If you have a coddler that can hold more than one egg at a time, then sure. Just be aware that you’ll need to adjust your cooking times.
Coddling has two things going for it nutrition-wise: it uses minimal added fat (presuming this is an issue for you) and it cooks the eggs at low temperature. Doing so helps preserve the egg’s nutrients, as opposed to, say, frying or boiling which uses high heat and can compromise the healthfulness of the egg.

Serving Suggestions
Coddled eggs are traditionally served for breakfast and brunch so why not serve them up with Low-Carb Keto Oatmeal, or maybe something of the ‘pancake’ variety, like Fluffy Cottage-Cheese Pancakes or Protein Waffles? For a side, make a quick batch of Breakfast Potatoes and wash it all down with a Peanut Butter Keto Low Carb Smoothie With Almond Milk.
variations
Once you get the basics down, try cooking up these breakfast combos:
Cajun: Sprinkle 2 teaspoons of cajun powder on the egg before cooking.

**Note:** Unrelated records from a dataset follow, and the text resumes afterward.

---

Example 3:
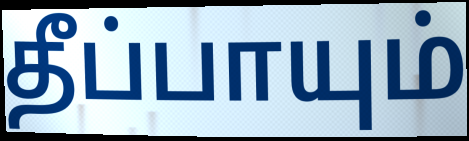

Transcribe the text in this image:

தீப்பாயும்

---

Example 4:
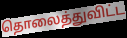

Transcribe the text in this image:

தொலைத்துவிட்ட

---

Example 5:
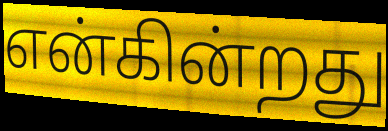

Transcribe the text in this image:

என்கின்றது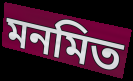
মনমিতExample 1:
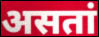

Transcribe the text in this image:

असतां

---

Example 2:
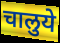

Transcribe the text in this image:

चालुये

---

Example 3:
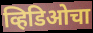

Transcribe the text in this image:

व्हिडिओचा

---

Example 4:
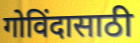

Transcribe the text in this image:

गोविंदासाठी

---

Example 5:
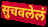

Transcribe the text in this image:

सुचवलेलं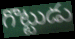
గొట్టుడు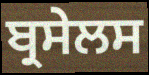
ਬ੍ਰਸੇਲਸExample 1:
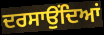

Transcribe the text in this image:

ਦਰਸਾਉਂਦਿਆਂ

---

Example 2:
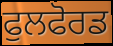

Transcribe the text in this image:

ਫੁਲਫੋਰਡ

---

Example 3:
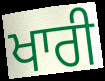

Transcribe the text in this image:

ਖਾਰੀ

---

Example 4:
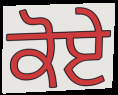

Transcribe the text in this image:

ਕੋਏ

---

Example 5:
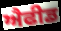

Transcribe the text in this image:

ਐਫੀਡ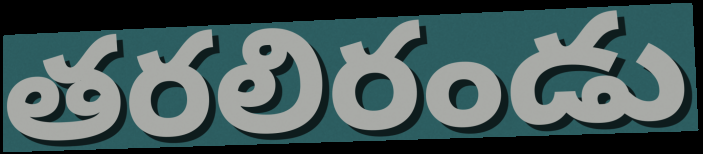
తరలిరండు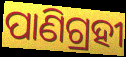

Garlic Parmesan: Saute some garlic then add it, along with Italian herbs and Parmesan cheese, to the pre-cooked egg.
Meat Lovers: Add ham, chorizo, chopped-up bits of cooked bacon, or cooked sausage to the coddler for a substantial snack.

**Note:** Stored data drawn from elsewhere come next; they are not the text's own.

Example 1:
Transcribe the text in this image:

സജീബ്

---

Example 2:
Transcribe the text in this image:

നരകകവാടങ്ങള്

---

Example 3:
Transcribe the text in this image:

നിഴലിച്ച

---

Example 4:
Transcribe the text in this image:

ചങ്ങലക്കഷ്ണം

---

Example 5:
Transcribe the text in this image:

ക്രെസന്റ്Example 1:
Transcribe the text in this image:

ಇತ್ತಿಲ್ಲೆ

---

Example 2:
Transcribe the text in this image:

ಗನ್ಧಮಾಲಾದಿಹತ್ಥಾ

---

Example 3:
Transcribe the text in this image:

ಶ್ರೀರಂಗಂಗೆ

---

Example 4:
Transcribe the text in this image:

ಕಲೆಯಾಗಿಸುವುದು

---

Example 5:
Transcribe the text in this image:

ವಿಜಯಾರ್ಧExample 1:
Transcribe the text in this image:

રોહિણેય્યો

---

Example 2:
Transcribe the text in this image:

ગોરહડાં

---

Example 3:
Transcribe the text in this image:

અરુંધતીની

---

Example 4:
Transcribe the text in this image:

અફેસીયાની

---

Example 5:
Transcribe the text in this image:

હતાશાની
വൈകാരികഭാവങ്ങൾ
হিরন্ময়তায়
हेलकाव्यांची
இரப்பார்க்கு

how to prep and store coddled eggs
If you want to make coddled eggs beforehand, you can store them in an airtight container (let them cool first) in the fridge for up to 3 days, though I much prefer them fresh. To reheat, cook on LOW in the microwave or do them on the stove with a bit of butter. I don’t recommend freezing them; eggs lose their texture when frozen.


Easy Coddled Egg Recipe
Ingredients
- 2 medium eggs
- 1 tbsp butter
- 1 tbsp fresh herbs chopped
- pinch of salt and black pepper
Instructions
-
Grease the coddling dish or cups lightly with the butter and set aside. Fill a saucepan with enough water to reach about halfway up the sides of the coddling dish. Bring the water to a gentle simmer over MEDIUM heat.
-
Carefully crack an egg into each cup. Season with a pinch of salt and black pepper.
-
Place the cups into the saucepan of water and cover with a lid. Simmer for about 8 minutes, or until the eggs are cooked to your liking.
-
Turn off the heat and carefully remove the cups with tongs. Serve them immediately with buttered toast.
Notes
- Having trouble tracking down a coddler? Try Etsy, where they’ve seemingly become quite the fashionable dining paraphernalia to have on display in your kitchen.
- Take advantage of the fact you can remove the lid and inspect the eggs (something you can’t do with soft-boiled eggs). If it looks like they need a while longer, leave them be.
- If you can’t get your hands on a proper coddler, use 4 oz. baby-food jars instead. They’re designed to be boiled at low temperatures and so, make the perfect substitute.